Best method to solve very slightly advanced equations. - Printable Version +- HP Forums ( https://www.hpmuseum.org/forum)+-- Forum: HP Calculators (and very old HP Computers) ( /forum-3.html)+--- Forum: HP Prime ( /forum-5.html)+--- Thread: Best method to solve very slightly advanced equations. ( /thread-5743.html) |

Best method to solve very slightly advanced equations. - NewMC - 02-23-2016 03:37 AM
I alway seem to struggle with trying to find a correct and reliable way to do various things with this calculator. I've stuck with it since they were initially released and I intend to continue to carry it for daily use once I've finished my degree. The issue that I run into is that there are either not enough detailed instructions published or the methods I find do not work for slightly more advanced problems than those listed in the user's manual, etc. So, I've manipulated an equation down to the following and I need to solve for alpha without random guesses and 40 different attempts, what is the best method for doing this? I've tried plugging this entire equation in the "Solve" application in various formats but the number it solves for is always about 0.5 to low or high, in which case I probably have an incorrect setting somewhere. I've also tried solve, csolve, and fsolve commands in CAS but I always get [[]] as a result. I'm assuming this is either an error or it's indicating that there are multiple answers, but where do I go from there? I have not been able to find what [[]] actually means. Here is my equation: (sin(2*a)/(2*pi))-(a/pi)+0.75=0, where a=Greek letter alpha. The correct answer is 1.986 rad = 113.8 degrees. Please help, thank you!! RE: Best method to solve very slightly advanced equations. - jte - 02-23-2016 04:19 AM
Perhaps this has something to do with the choice of variable?
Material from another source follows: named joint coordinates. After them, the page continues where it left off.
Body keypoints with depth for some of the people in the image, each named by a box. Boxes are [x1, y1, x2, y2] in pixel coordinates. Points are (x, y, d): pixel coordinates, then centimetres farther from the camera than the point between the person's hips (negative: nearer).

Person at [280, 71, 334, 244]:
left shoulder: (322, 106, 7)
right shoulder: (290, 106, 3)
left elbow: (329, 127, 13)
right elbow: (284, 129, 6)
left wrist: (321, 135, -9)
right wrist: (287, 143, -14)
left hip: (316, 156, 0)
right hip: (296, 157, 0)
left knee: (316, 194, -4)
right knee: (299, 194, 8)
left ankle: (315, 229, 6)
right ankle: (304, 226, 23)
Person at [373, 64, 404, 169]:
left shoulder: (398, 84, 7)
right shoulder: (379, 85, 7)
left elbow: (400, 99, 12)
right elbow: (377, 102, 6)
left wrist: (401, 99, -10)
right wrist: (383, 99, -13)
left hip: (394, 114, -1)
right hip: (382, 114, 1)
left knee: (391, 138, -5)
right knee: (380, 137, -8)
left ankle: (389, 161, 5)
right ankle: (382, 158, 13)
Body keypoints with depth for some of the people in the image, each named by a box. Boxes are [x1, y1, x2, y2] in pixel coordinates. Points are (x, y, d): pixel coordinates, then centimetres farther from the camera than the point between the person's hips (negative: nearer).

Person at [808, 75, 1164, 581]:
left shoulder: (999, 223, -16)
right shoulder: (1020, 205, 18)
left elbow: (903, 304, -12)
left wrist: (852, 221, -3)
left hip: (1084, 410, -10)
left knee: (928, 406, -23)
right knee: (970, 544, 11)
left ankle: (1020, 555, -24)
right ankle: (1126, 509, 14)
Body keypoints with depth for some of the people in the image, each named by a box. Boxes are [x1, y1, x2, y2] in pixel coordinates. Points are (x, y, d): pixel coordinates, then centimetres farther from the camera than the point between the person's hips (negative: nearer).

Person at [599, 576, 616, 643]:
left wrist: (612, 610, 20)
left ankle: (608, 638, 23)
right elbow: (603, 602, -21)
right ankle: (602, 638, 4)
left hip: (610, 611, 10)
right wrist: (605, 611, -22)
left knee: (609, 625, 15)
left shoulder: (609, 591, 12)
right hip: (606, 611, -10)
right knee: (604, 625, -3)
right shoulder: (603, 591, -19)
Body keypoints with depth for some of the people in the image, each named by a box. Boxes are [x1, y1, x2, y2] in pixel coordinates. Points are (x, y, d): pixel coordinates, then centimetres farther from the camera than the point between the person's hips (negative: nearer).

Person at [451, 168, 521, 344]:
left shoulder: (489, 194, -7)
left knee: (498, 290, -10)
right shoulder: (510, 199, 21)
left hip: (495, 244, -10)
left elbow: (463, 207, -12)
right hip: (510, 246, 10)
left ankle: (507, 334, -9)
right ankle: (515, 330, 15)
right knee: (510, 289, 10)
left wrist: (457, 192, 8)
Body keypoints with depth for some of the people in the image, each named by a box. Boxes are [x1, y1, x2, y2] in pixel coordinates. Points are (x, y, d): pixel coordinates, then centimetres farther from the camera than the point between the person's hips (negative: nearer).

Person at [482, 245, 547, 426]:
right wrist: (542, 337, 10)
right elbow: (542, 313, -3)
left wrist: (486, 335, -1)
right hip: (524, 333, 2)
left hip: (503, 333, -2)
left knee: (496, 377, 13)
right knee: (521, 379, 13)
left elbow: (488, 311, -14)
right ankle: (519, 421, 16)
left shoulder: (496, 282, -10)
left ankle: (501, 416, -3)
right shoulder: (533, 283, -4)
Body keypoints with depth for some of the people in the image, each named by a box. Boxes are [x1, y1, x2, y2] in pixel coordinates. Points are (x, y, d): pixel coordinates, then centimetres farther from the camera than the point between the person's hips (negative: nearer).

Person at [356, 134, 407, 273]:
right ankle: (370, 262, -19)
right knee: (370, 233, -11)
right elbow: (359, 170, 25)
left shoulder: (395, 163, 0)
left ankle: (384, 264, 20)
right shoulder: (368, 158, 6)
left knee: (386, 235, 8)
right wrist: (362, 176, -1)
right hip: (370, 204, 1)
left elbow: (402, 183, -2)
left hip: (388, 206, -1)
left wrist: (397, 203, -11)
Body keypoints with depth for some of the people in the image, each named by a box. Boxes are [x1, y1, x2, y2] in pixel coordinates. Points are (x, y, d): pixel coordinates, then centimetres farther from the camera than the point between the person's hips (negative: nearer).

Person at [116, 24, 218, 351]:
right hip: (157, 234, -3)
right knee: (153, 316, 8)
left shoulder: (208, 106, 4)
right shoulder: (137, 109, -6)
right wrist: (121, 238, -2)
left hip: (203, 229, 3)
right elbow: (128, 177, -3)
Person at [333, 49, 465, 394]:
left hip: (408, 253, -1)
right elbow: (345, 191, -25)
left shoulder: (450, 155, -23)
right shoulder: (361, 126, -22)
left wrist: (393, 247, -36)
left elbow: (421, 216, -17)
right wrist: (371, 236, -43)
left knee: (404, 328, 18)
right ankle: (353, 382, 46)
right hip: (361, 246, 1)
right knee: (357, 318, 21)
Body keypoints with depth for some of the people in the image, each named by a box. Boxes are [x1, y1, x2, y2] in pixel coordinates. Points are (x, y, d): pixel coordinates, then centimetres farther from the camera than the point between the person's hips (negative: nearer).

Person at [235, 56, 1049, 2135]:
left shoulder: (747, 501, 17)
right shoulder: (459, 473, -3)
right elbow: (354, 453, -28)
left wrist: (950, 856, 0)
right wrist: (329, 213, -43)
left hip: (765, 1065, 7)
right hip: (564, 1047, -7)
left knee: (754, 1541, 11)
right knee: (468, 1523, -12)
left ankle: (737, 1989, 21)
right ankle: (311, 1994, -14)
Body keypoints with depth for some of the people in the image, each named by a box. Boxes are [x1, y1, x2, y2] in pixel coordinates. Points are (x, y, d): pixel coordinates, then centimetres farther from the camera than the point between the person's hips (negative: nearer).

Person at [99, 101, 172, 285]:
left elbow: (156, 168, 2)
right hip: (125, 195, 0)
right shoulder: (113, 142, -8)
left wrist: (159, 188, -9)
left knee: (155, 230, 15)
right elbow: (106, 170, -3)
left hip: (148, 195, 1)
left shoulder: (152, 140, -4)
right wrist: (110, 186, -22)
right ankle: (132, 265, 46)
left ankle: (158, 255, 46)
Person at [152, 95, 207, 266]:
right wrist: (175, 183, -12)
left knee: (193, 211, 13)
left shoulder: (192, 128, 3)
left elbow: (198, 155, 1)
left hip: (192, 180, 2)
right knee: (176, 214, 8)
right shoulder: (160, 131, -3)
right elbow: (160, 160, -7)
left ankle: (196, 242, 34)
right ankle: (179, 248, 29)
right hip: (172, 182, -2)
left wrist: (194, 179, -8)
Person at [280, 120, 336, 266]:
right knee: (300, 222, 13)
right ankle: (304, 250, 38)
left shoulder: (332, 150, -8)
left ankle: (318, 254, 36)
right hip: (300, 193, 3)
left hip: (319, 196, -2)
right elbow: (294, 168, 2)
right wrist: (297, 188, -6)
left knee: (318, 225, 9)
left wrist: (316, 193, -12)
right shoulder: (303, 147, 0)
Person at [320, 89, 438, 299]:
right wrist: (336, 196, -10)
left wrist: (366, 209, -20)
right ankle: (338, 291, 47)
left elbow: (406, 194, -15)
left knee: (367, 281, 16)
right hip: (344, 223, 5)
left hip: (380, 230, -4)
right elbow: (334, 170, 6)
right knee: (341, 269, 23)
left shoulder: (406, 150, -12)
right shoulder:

I've just tried it, with X instead of alpha, in the Function app (via Plot / Fcn / Root) and Advanced Graphing app (via PoI tracing) and get something around 1.98665… RE: Best method to solve very slightly advanced equations. - jte - 02-23-2016 04:26 AM
I just tried it in the Solve app, and it seemed to work for me there too. First I used A as the variable (which worked). Then I used alpha, but I also added "EXPORT alpha;" to the Solve PPL program code (so that alpha would be accepted as a variable). That also worked for me. ("α", not "alpha", in both Solve SYMB and PROGRAM — just to be clear… sorta…) RE: Best method to solve very slightly advanced equations. - cyrille de brébisson - 02-23-2016 06:58 AM
hello, Have you tried fsolve in the CAS? Since you are looking for a floating point answer. Cyrille RE: Best method to solve very slightly advanced equations. - NewMC - 02-23-2016 02:13 PM
Hi all, thanks for the quick responses and suggestions. Let me clarify that I have tried X, x, A, and Greek A (shift, 9, down, enter) all as variables and I either get a bad argument error or the same answer of 2.398 (using Solve). If I put this equation into CAS without any commands it gives 6.928e^-13. solve(), csolve(), and fsolve() with the equation set equal to zero within the brackets all give an output of [[]] (can anyone tell me what this means). In the Function app/Plot/Fcn/Root gives 0.322 for the root. This morning I reset both A and X within the user variables in memory manager but that did no good. There have been times in the past where I thought there was something wrong with my calculator, but wiping the memory and installing updated firmware at that time did not improve the outcomes I was getting. Basically, I really need a calculator solution for solving by iteration, it's a bit cumbersome on the TI-83+ and I hate to keep going back to my twenty y/o calc. for things that should be a breeze on the Prime. Thanks! Edit: I did manually push the reset button this morning (which as far as I know will basically do a full restart on the calculator) but got the same results. Using the virtual calculator when I put this equation in the Function app it shows the roots to be 0. In the advanced graphing app/Trace/POI/X-intercepts is gives 1.986652 but with the same steps on the actual calculator it is still giving me the 2.398 result. And working through this again I believe that [[]] was telling me that I was not using the function correctly. I also realized that my angles were in degrees instead of radians...so my apologies for wasting everyone's time for a wrong setting on my part. Thanks for your help, I'm now getting the correct result in Solve, Function, Advanced Graphing, and CAS. RE: Best method to solve very slightly advanced equations. - retoa - 02-23-2016 02:28 PM
For me it works fine with a, calculator set in rad mode. RE: Best method to solve very slightly advanced equations. - Didier Lachieze - 02-23-2016 02:29 PM
fsolve in CAS returns the result after a warning screen: [attachment=3145] [attachment=3146] [attachment=3147] RE: Best method to solve very slightly advanced equations. - NewMC - 02-23-2016 02:33 PM
Sorry folks, it's working now, I had it set to degrees instead of radians. Thanks for your efforts! |